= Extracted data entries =
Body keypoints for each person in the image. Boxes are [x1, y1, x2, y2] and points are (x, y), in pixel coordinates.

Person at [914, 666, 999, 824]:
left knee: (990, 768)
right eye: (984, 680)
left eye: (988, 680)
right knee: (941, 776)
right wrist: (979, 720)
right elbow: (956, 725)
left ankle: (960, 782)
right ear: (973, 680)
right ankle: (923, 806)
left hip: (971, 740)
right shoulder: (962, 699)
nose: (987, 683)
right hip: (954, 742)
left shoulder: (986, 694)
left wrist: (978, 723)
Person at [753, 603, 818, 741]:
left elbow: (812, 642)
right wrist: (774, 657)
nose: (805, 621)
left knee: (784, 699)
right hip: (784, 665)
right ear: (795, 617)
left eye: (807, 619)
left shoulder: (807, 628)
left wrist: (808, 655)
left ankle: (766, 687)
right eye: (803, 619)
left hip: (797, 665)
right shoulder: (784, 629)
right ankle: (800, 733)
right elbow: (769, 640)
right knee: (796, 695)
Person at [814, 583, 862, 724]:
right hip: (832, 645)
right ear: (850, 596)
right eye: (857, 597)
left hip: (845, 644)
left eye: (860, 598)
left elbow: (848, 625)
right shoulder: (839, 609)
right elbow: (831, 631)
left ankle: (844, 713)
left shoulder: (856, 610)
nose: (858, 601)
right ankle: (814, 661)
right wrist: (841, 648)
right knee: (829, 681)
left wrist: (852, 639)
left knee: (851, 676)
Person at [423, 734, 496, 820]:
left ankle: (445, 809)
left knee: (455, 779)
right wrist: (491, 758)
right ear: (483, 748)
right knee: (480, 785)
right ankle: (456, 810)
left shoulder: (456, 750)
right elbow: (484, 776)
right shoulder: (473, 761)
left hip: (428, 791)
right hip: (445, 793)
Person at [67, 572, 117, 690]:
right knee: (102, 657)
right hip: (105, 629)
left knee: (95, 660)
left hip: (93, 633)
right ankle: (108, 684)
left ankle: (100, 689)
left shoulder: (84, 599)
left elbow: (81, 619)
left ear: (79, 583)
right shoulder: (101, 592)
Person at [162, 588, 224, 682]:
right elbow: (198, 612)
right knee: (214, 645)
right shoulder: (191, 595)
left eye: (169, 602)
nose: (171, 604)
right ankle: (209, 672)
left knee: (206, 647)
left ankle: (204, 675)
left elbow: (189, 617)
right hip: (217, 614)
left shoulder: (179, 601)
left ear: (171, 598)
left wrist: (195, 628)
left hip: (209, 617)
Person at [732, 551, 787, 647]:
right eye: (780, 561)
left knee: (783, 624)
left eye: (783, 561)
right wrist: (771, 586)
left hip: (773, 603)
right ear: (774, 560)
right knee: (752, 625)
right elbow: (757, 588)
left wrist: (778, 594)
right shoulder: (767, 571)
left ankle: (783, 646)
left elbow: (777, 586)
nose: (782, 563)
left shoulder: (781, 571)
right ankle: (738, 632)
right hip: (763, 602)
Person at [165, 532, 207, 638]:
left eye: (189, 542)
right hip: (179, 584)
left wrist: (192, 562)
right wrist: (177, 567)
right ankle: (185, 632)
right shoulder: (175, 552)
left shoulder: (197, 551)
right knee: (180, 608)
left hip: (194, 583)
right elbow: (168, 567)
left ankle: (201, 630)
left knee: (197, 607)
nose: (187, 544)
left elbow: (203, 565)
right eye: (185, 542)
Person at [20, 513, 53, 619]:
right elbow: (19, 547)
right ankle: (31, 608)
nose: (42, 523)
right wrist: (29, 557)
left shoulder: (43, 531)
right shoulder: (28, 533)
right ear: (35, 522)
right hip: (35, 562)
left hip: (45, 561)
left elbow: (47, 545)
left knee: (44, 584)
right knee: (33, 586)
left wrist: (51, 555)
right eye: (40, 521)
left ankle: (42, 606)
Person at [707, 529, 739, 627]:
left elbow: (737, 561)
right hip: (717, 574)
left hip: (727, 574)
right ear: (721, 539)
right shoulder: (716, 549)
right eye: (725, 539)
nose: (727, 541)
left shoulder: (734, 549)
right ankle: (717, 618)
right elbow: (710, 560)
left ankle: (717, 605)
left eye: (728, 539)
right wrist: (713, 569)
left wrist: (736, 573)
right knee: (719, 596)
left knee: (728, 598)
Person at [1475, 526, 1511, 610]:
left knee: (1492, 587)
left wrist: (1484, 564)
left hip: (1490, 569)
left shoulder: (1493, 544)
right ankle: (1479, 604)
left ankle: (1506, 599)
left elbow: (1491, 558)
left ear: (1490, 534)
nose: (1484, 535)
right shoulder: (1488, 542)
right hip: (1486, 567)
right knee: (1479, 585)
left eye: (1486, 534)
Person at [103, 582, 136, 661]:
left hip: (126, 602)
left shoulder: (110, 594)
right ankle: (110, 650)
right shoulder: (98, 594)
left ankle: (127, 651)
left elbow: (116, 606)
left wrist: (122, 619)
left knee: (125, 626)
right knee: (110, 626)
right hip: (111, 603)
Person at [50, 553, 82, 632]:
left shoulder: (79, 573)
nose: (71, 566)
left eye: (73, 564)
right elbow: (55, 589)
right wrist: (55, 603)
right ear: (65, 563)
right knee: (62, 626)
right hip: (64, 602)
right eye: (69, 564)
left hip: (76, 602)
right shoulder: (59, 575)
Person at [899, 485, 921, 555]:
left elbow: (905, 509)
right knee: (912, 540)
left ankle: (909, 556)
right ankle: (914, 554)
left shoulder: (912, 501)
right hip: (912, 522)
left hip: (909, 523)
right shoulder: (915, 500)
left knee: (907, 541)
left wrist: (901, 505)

= HOW TO COMPLETE THIS TASK =
Count the lines in the entries above that hold the string "nose", and give that count without any other text.

= ANSWER BELOW =
10